I went from house to house in the moonlight—it was after midnight—rousing drowsy Englishmen who courteously gave me directions and facing yowling dogs who stood in the open roadway and barked. I had to push one barking guardian out of the way with my hands. All was silent as a church yard. Finally I came to a family of Americans who were newly locating for the winter not far from Bridgely Level and they put me right. I recall the comment of the woman who opened the door: “You’re an American, aren’t you?” and the interest she took in being sure that I would find my way. When I finally reached my door I paused in the garden to survey the fog-lined valley from which came the distant bark of a dog.


CHAPTER XIII
LILLY: A GIRL OF THE STREETS

I stood one evening in Piccadilly, at the dinner hour, staring into the bright shop windows. London’s display of haberdashery and gold and silver ornaments interests me intensely. It was drizzling and I had no umbrella; yet that situation soon ceases to annoy one in England. I walked on into Regent Street and stopped under an arc light to watch the home-surging crowds—the clerks, men and women, the boys and girls.
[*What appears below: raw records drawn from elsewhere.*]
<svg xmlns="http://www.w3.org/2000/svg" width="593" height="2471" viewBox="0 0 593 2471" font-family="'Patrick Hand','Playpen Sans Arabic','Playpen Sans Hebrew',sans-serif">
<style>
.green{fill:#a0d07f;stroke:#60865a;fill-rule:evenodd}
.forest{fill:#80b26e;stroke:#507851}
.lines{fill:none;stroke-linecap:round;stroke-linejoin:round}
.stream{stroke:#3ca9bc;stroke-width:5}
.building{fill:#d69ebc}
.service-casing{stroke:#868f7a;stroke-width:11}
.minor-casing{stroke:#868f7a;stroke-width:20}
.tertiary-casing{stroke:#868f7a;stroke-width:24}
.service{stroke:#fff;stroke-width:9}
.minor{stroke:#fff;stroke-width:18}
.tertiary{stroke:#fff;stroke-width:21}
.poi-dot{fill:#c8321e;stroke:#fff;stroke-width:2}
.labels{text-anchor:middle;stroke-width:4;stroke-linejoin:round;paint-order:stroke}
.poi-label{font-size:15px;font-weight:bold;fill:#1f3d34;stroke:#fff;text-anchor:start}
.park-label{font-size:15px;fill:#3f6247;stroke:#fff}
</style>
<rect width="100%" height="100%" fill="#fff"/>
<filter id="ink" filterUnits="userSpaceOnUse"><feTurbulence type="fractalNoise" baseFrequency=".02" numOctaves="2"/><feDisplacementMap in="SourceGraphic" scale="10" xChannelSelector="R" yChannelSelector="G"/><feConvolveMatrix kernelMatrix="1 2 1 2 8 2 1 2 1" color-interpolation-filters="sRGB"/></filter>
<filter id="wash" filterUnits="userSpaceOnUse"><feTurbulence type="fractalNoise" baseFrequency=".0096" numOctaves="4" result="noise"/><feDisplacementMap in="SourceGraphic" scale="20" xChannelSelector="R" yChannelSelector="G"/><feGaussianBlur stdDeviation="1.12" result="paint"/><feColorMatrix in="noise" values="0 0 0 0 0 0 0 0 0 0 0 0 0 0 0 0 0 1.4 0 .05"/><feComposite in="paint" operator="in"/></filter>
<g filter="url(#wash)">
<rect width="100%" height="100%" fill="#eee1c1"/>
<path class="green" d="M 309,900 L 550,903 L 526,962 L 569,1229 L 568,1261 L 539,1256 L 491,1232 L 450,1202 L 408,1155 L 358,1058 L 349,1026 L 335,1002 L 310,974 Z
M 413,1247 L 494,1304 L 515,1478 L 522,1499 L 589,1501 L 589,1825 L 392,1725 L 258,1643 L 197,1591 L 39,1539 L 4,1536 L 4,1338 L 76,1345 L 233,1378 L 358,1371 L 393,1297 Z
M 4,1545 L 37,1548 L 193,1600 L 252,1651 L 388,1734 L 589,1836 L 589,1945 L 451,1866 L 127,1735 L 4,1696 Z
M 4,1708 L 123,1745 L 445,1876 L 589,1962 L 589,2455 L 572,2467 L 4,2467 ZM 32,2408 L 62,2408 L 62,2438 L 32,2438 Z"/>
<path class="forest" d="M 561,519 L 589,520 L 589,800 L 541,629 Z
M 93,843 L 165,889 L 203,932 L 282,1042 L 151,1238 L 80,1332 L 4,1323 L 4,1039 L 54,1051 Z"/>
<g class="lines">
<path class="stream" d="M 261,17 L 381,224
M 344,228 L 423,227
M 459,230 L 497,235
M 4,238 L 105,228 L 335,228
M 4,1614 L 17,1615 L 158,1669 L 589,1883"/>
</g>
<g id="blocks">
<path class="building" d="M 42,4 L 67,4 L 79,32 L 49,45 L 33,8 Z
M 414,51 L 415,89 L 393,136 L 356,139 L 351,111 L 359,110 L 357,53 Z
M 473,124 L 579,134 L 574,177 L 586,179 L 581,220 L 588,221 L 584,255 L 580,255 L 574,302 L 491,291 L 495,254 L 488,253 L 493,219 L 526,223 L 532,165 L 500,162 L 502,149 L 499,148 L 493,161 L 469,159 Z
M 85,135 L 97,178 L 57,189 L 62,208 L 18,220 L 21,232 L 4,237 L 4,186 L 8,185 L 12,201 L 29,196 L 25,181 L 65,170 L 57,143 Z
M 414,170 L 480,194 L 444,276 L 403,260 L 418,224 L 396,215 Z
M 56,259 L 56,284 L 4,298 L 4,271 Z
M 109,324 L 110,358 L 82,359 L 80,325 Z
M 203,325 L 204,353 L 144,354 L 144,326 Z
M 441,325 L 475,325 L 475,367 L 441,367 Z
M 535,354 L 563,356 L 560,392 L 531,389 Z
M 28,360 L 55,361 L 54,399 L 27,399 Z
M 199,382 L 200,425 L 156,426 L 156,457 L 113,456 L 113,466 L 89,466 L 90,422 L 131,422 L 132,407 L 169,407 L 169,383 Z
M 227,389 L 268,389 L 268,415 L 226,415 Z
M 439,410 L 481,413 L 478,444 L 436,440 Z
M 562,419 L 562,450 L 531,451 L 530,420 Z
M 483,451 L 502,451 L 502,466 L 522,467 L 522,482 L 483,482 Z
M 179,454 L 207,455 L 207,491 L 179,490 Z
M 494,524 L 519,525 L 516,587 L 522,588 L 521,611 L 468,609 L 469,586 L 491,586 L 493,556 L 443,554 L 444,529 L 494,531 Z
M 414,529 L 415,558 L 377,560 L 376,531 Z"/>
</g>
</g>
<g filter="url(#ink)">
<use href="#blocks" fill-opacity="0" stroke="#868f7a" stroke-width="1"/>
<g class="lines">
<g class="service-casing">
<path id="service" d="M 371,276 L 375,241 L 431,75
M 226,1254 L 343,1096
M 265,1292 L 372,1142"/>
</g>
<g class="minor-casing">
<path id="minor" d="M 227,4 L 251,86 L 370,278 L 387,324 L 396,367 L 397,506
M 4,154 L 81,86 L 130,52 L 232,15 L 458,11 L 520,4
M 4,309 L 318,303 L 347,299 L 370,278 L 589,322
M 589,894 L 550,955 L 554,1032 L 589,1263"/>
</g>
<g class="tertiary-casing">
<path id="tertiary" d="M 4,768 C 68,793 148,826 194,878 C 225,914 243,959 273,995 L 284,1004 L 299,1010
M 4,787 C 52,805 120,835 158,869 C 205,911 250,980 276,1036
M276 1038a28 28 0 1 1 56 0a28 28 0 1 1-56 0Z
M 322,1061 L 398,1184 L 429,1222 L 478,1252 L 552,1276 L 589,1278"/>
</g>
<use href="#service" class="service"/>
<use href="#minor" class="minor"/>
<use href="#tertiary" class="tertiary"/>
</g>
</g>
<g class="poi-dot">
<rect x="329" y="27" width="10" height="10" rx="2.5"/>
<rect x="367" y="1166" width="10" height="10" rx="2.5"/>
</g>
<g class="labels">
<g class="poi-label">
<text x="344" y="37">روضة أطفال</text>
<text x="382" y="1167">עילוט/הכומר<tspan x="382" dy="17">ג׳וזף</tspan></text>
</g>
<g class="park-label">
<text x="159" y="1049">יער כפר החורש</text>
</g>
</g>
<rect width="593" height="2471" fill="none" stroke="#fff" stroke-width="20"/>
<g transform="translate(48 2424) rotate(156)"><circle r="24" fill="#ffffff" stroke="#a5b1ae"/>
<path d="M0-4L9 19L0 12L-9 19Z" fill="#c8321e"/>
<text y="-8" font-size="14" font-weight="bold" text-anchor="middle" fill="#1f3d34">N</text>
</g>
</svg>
The thought was with me as I walked in the rain, “Where shall I dine? How shall I do it?” I wandered through New Bond Street; and looking idly at the dark stores, as I came back along Piccadilly, I saw two girls, arm in arm, pass by. One of them looked over her shoulder at me and smiled. She was of medium size and simply dressed. She was pretty in the fresh English way, with large, too innocent eyes. The girls paused before a shop window and as I stopped beside them and looked at the girl who had smiled, she edged over toward me and I spoke to her.

“Wouldn’t you like to take the two of us?” she asked with that quaint odd accent of the Welsh. Her voice was soft and her eyes were as blue and weak in their force as any unsophisticated girl’s might well be.

“This girl isn’t hard and vulgar,” I said to myself. I suppose we all pride ourselves on knowing something of character in women. I thought I did.

“No,” I replied rather directly to her question. “Not to-night. But let’s you and I go somewhere for dinner.”

“Would you mind givin’ my friend a shillin’?” she asked.

“Not at all,” I replied. “There you are.”